You are here
Google and the Internet Bed it Made -- Contortions of Justifying a Google Exemption From Principles
Submitted by Scott Cleland on Thu, 2010-07-15 10:54
Google strongly legitimized the problem of "search neutrality" in arguing in detail in an FT op-ed today why Google's search should not be neutral.
- The essence of Google's search neutrality problem is that they are imploring everyone to do what they say, but not what they do.
- (And Google does have a very big problem when the New York Times writes an editorial: "The Google Algorithm" questioning if Google's search "leads us fairly to where we want to go."
- Google's search neutrality problem is also entirely of their own making.
As one of the first to regularly document Google's systematic hypocrisy of saying one thing and doing another, and demanding its competitors operate in ways Google is unwilling operate, it is important to address the sincerity of Google's arguments against being subject to "search neutrality" by governments, as explained by Ms. Mayer, Google's VP of Product and User Experience, in her FT op-ed: "Do not neutralise the web's endless search."

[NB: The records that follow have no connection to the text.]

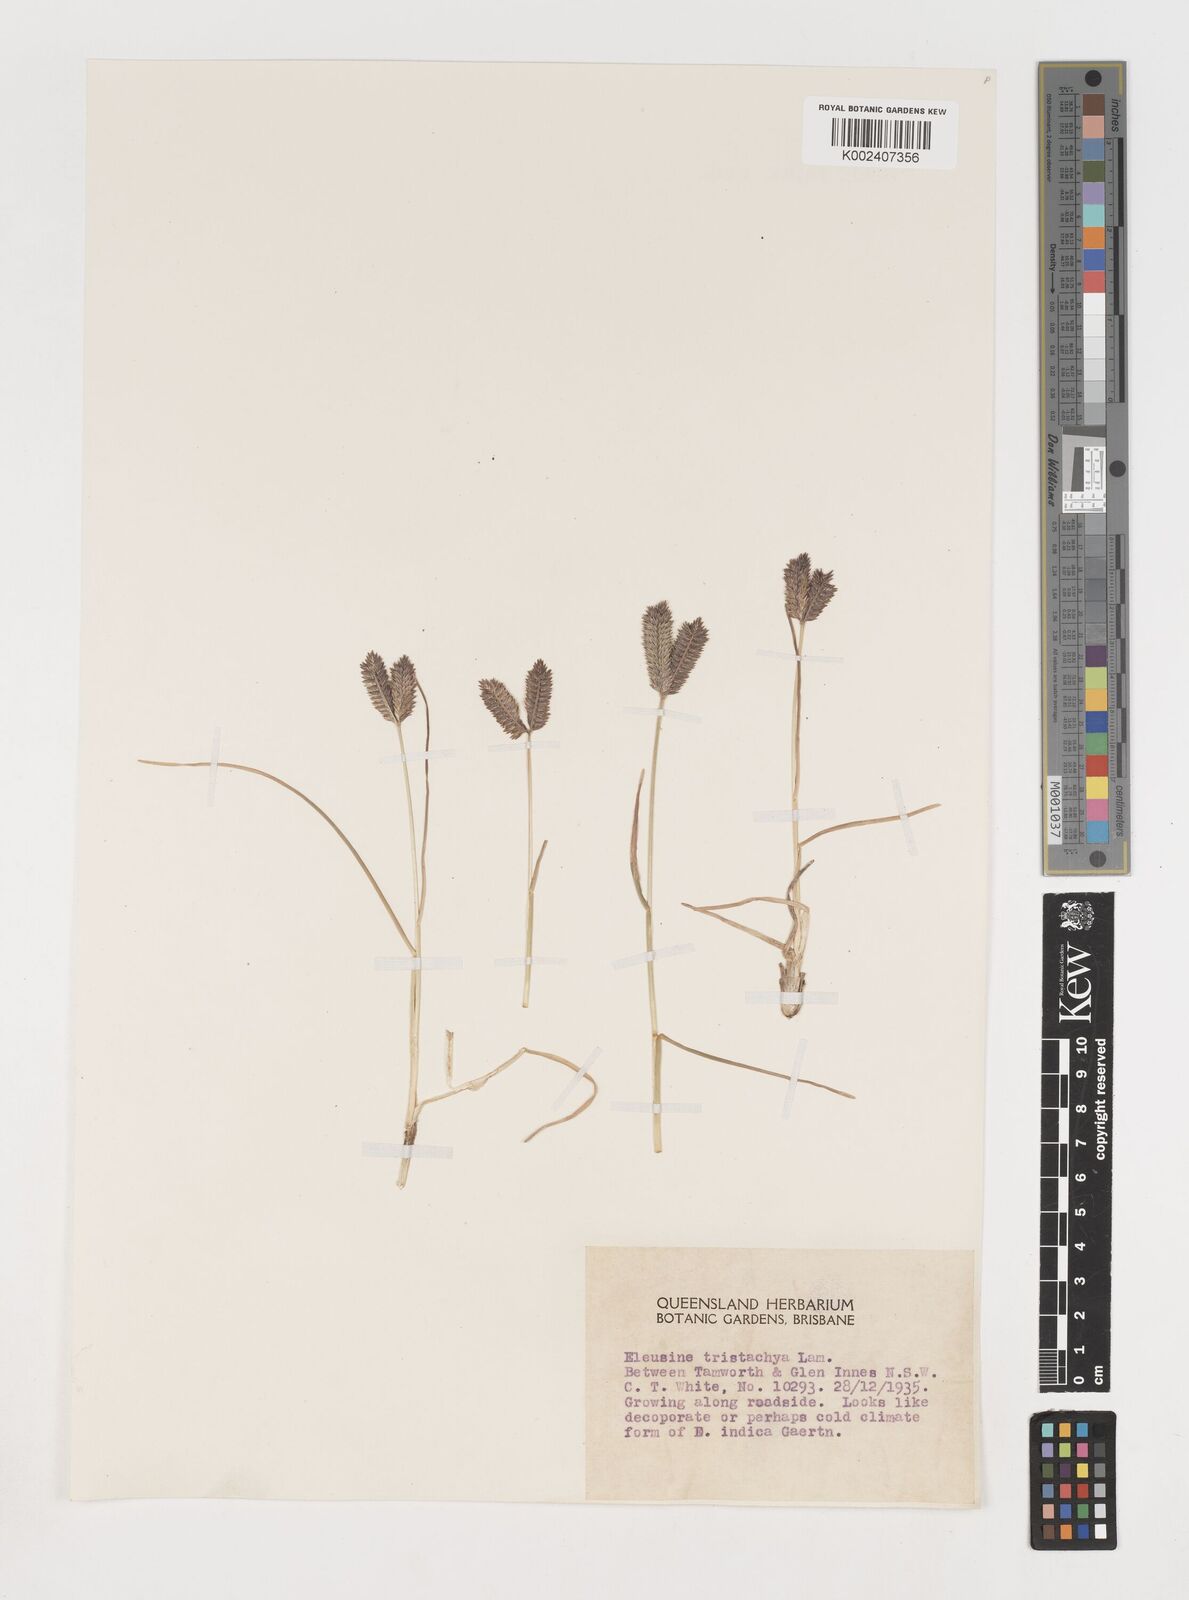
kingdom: Plantae
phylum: Tracheophyta
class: Liliopsida
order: Poales
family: Poaceae
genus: Eleusine
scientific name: Eleusine tristachya
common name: American yard-grass
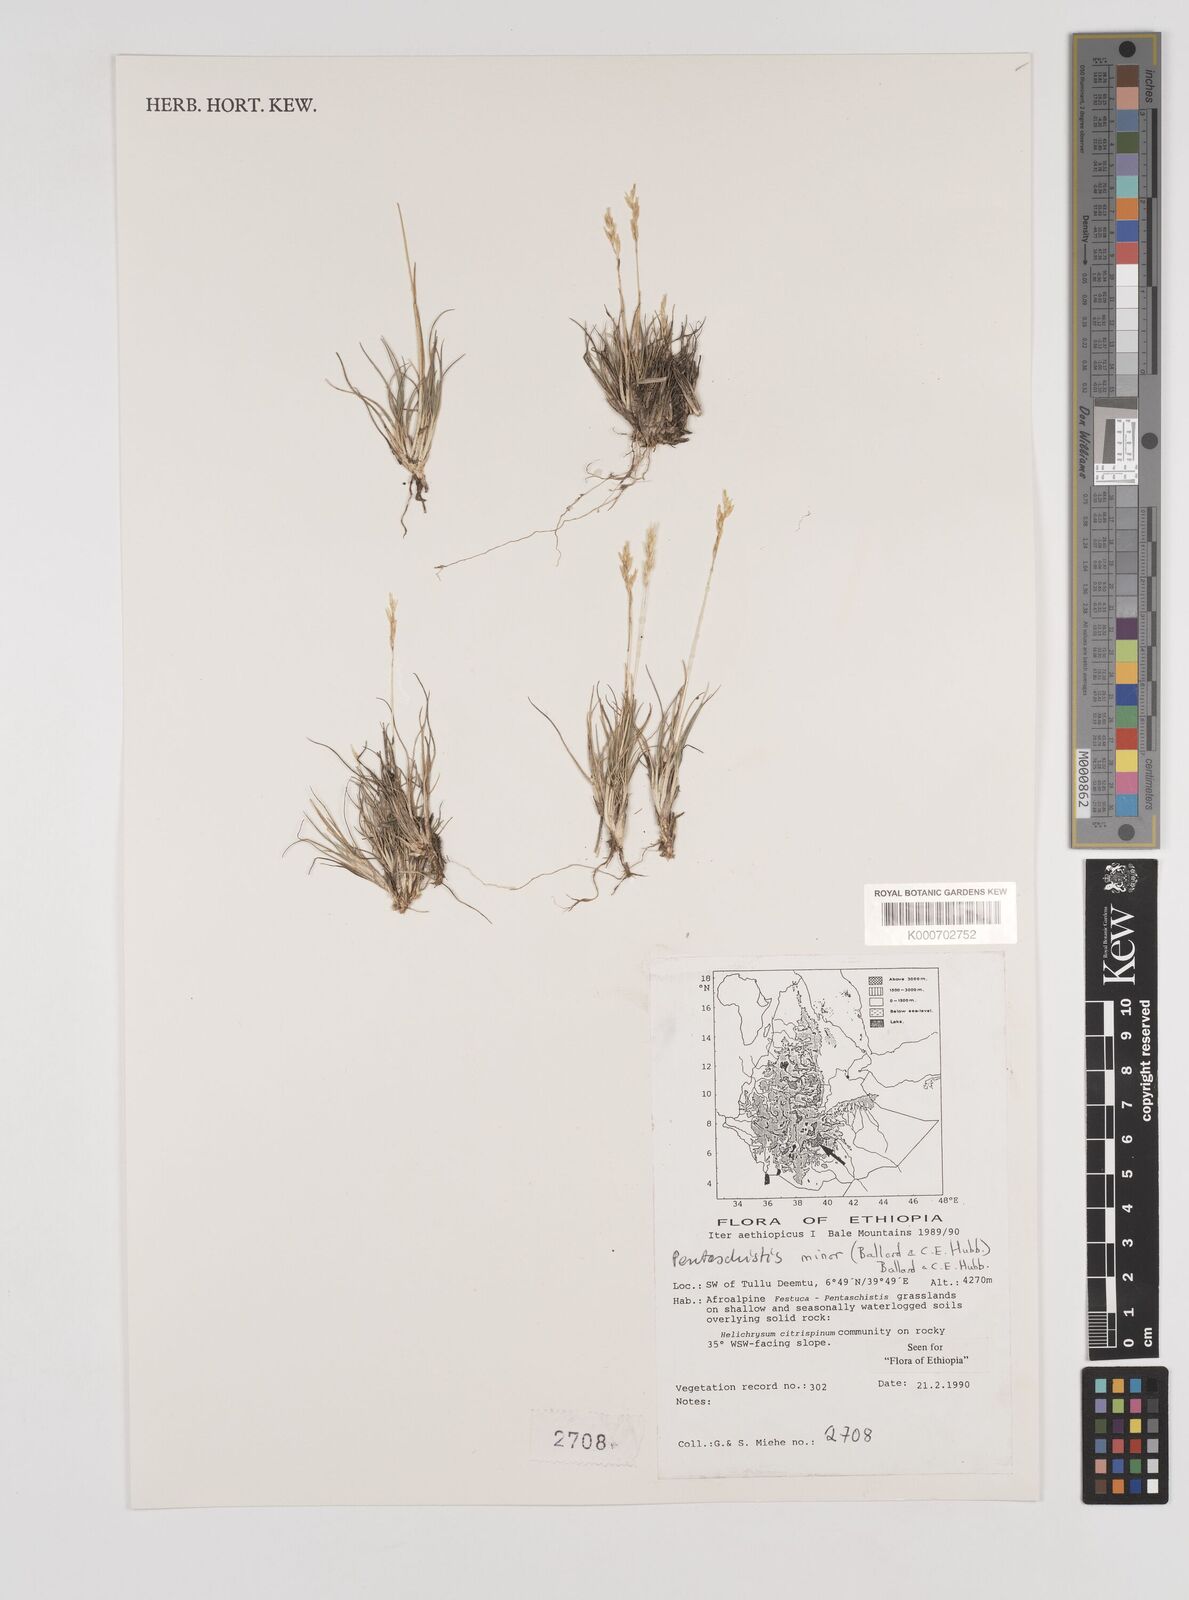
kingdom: Plantae
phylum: Tracheophyta
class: Liliopsida
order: Poales
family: Poaceae
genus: Pentameris
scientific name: Pentameris minor
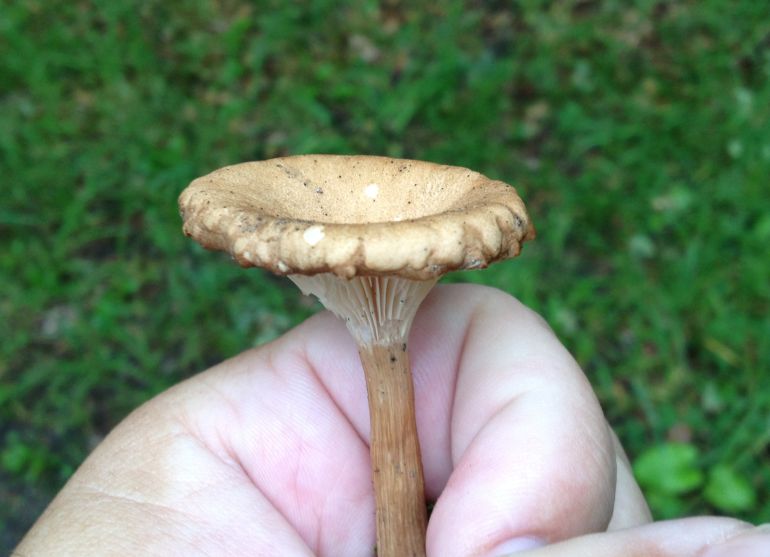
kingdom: Fungi
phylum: Basidiomycota
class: Agaricomycetes
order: Agaricales
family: Tricholomataceae
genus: Infundibulicybe
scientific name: Infundibulicybe squamulosa
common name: småskællet tragthat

- Innovation: Google argues search neutrality mandates could stifle its innovation.
- However, Google has summarily dismissed that same innovation problem argument made by its competitors as the lead bankroller and lobbying force for the last four years behind the push for preemptive "net neutrality" mandates and Title II Telephone monopoly price and non-discrimination regulation for all broadband providers.
- Abuse: Google argues that antitrust oversight of search would lead to gaming of the algorithm and harming the consumer experience.
- Google's argument is a straw man, as there are a number of internal controls, and third-party/Government oversight processes and procedures that could address anti-competitive or deceptive business practices without the full disclosure of Google's trade secrets.
- Everyone knows there are business confidentiality rules the government follows that can easily address this Google concern.
- Commoditization: How can Google argue that an expectation that Google not use its monopoly power to discriminate against non-Google-owned content would result in commoditization, when Google argues that mandated monopoly non-discrimination regulation of its competitive broadband competitors would not result in commoditization?
- Consumer Choice: Google argues that antitrust oversight of the neutrality and fairness of its search results would undermine consumer choice and search competition.
- The problem is that, despite arguing that Google works for users, Google gets paid by advertisers and publishers -- not users.
- Google has a standard "Competition is One Click Away" defense that is bogus because the anti-competitive problem results from the Internet Choice Paradox, where consumer have great choice of digital information providers, but digital information providers face a Google bottleneck in reaching the global Internet audience.
In sum, Google's self-proclaimed "search neutrality" problem is entirely of its own making.
- It has been caught in its own "don't be evil" net, and its own longstanding, well-documented, and principled public stances arguing for world neutrality, openness, transparency, and no censorship on the Internet.
Google's bigger problem is that it has little credibility in arguing that all the rules that Google has sought to burden its competitors with should not apply fairly to Google, when Google is caught doing what Google has long argued is wrong.
- No PR contortions from Google's legendary PR machine, can get people to support principles, laws, and regulations that apply to everyone... but Google.